Indonesia kembali memanfaatkan ajang Forum Hutan PBB atau United Nation Forum on Forest (UNFF) untuk memperoleh dukungan dalam mengejar target penurunan emisi gas rumah kaca. Salah satu jalan yang ditempuh adalah dengan membangun kemitraan dalam mendukung program-program 'hijau', seperti perdagangan karbon (carbon trading).
Di hari ketiga gelaran UNFF, Indonesia menggelar pertemuan bilateral dengan Malaysia. Delegasi Indonesia dipimpin oleh Wakil Menteri Lingkungan Hidup dan Kehutanan, Alue Dohong. Sementara 'negeri jiran' diwakili Menteri Sumber Daya Alam dan Kelestarian Lingkungan, Nik Nazmi Nik Ahmad.
Dalam pertemuan, Malaysia mengajak Indonesia membangun kerjasama yang menunjukkan sifat dukungan timbal balik (mutual recognition) dalam mengatur dan mengelola perdagangan karbon. Usulan itu mendapat respons positif, terlebih Indonesia dan Malaysia menunjukkan agresifitasnya untuk tak hanya sekedar mencapai target nol karbon, tetapi juga berfungsi sebagai pusat penangkapan, penggunaan dan penyimpanan karbon untuk negara-negara di kawasan regional.
SCROLL TO CONTINUE WITH CONTENT
"Saya pikir ya gagasan itu sangat bagus juga karena Indonesia juga sudah mulai merintis membangun kemitraan dengan berbagai negara. Saya sarankan supaya bisa jalan bilateral carbon trading Indonesia-Malaysia. Harus diperhatikan, dibahas dulu secara teknis antar kedua negara", kata Alue Dohong usai pertemuan yang digelar pada Rabu (8/5/2024) di markas PBB, New York, Amerika Serikat.
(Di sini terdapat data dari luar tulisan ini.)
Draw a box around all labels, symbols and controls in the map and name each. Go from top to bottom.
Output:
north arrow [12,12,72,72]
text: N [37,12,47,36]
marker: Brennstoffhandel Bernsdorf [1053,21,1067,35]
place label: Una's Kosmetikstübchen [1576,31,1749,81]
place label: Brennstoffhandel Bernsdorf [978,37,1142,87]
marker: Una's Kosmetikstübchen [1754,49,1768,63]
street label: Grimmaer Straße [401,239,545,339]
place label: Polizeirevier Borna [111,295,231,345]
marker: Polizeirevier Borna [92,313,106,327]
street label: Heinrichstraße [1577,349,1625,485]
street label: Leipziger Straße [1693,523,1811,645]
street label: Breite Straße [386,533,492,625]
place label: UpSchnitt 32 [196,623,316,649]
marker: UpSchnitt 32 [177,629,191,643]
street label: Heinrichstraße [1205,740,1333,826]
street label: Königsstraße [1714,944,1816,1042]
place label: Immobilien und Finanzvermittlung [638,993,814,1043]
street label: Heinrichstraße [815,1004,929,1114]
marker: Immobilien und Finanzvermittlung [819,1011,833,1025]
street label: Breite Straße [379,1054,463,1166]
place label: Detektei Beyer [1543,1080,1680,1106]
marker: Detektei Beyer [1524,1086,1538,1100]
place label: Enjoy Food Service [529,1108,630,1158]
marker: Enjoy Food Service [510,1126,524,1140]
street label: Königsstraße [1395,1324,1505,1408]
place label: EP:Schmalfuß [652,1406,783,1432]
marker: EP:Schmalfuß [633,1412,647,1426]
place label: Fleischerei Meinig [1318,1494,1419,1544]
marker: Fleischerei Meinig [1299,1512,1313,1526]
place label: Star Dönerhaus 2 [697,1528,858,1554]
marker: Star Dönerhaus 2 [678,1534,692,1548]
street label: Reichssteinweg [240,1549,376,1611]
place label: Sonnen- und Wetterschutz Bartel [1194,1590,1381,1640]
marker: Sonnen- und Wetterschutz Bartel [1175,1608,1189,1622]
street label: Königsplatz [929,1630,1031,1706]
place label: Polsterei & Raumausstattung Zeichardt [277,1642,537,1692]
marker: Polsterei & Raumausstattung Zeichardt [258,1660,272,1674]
Tercatat sejumlah sistem pendukung perdagangan karbon yang disiapkan Indonesia juga diaplikasikan di Malaysia. Meski demikian, Wamen Alue Dohong mendorong perlu ada pembicaraan secara teknis agar sistem yang terbangun di kedua belah negara dapat diintegrasikan.
"Malaysia punya Sistem Registrasi Nasional, duduk bareng, presentasi masing-masing, dilihat kompatibilitasnya sama apa enggak?, kalau ada beda, bagaimana cara mengharmonisasikan dan mengintegrasi perbedaan itu?. Kedua, kita juga punya MRV system (pengukuran, pelaporan dan verifikasi). Nah, Malaysia (juga) punya MRV system. Duduk juga bareng-bareng, presentasi secara teknis, apakah MRV ini ada kompatibilitas atau ada perbedaan dan sebagainya sehingga dibangun kesamaan, common agreement," jelasnya.
Kemudian yang ketiga, kita punya sistem sertifikasi nasional, SPEI (Sertifikasi Penurunan Emisi Indonesia). Malaysia punya sistem juga. Nah, ini duduk bareng juga, lihatin sama-sama, kalau sudah sepakat tiga hal atau empat hal, yang lainnya, misalnya pasarnya, bursanya dan sebagainya maka perlu setelah itu ada yang disebut dengan mutual recognition agreement antara kedua negara, sehingga nanti kalau kita jual sertifikasi pengurangan emisi kita, SPEI kita ke Malaysia, di sana sudah diterima, diakui. Begitu juga sebaliknya," papar Alue Dohong.
Perdagangan karbon merupakan kegiatan jual beli sertifikat yang diberikan kepada negara yang berhasil mengurangi emisi karbon dari kegiatan mitigasi perubahan iklim. Konsep perdagangan ini tak jauh beda dengan transaksi jual beli di pasar konvensional. Pembeli emisi karbon biasanya berasal dari negara-negara yang menjalankan industri berskala besar, sementara penjual sertifikatnya adalah negara yang memiliki hutan luas sebagai penyerap karbon.